The .ptz format is a gzipped JSON array of passdown objects. The format is open — third-party tools and operators are free to generate or consume .ptz files.

To inspect a .ptz file manually: gunzip < PASSDOWN_N12345_2026-02-28.ptz | python3 -m json.tool

Each object in the array has the following fields:

Field Type Description
id string Unique identifier (UUID-style)
date string Passdown date (YYYY-MM-DD)
registration string Aircraft registration (e.g., N12345)
airport string ICAO code (e.g., KPTK)
fbo string FBO name
fboPhone string FBO phone number
pic string PIC email
sic string SIC email
ca1 string Lead cabin attendant email
oncomingPic string Oncoming PIC email
oncomingSic string Oncoming SIC email
maintenance string Maintenance status / squawks
narrative string Free-text operational notes
createdAt string ISO 8601 timestamp
updatedAt string ISO 8601 timestamp
lastSentAt string ISO 8601 timestamp (empty string if never sent)

Filename conventions:

  • Single passdown: PASSDOWN_REG_DATE.ptz
  • Batch (single tail): PASSDOWN_BATCH_REG_FROMDATE_TODATE.ptz
  • Batch (mixed tails): PASSDOWN_BATCH_Nrecords_FROMDATE_TODATE.ptz

On import, duplicates are detected by id and flagged in the preview screen.

Fuel Profile JSON Format

Exported as FUEL_PROFILE_name_aircraft.json.

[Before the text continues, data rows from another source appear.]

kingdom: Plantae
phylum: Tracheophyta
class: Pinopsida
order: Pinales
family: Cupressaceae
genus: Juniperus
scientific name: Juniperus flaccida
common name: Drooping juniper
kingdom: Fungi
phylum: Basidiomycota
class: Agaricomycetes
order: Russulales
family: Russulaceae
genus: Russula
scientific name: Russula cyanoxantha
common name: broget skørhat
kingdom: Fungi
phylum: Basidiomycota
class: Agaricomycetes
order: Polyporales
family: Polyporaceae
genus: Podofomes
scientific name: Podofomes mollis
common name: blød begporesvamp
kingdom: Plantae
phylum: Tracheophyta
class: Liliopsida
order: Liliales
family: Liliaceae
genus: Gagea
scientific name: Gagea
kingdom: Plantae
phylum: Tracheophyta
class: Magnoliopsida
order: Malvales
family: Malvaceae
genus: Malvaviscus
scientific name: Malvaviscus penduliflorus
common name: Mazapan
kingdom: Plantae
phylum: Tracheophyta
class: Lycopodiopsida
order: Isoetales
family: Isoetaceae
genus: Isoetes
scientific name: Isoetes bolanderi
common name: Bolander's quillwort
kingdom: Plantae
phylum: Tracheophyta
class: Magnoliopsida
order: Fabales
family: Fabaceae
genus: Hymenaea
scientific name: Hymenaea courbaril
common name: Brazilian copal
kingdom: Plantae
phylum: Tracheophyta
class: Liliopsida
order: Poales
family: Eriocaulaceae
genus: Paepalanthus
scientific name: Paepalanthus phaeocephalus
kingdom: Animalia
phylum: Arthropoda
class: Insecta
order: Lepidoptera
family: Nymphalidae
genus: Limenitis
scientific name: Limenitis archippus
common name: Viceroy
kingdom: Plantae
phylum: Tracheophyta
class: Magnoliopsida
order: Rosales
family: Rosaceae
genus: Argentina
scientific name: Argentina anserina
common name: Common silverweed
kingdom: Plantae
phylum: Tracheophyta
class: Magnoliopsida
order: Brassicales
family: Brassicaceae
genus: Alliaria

The app validates the format field on import.

{
  "format": "pilot-toolkit-fuel-profile",
  "version": 1,
  "aircraft": "G450",
  "aircraftLabel": "G450",
  "name": "FLEXJET G450",
  "entries": 99,
  "buckets": [
    [0.1, 650.0],
    [1.0, 548.5],
    [9.9, 456.6]
  ]
}
Field Required on Import Description
format Yes Must be "pilot-toolkit-fuel-profile"
aircraft Yes Target aircraft ID (e.g., "G450")
name No Profile name (defaults to "Imported")
buckets Yes Array of [stageLength, fuelBurn] pairs
version, aircraftLabel, entries No Informational; ignored on import

Fuel Bucket CSV Format

Two columns: stage length (decimal hours) and fuel burn (lbs/hr). Header row is optional and auto-detected.

stage_length,fuel_burn
0.1,650
1.0,548.5
3.0,449
9.9,456.6

On import, the app prompts for a profile name. The data replaces any existing profile for the selected aircraft.


Settings

Available in the hamburger menu (☰):

  • Aircraft selector — Sets the active airframe for pavement, fuel order, and fuel bucket modules. "Set Default" persists the choice across sessions.
  • Dark mode — Toggles light/dark theme.
  • Primary volume unit — US gallons, imperial gallons, or liters. Affects fuel order output. Auto-detected from locale on first use.
  • Passdown retention — How long to keep passdown history: 3, 6, 12, 24, or 36 months, or never delete. Auto-purge runs on app open.
  • Fuel profiles — View, export, and clear loaded profiles per aircraft. CSV and JSON import.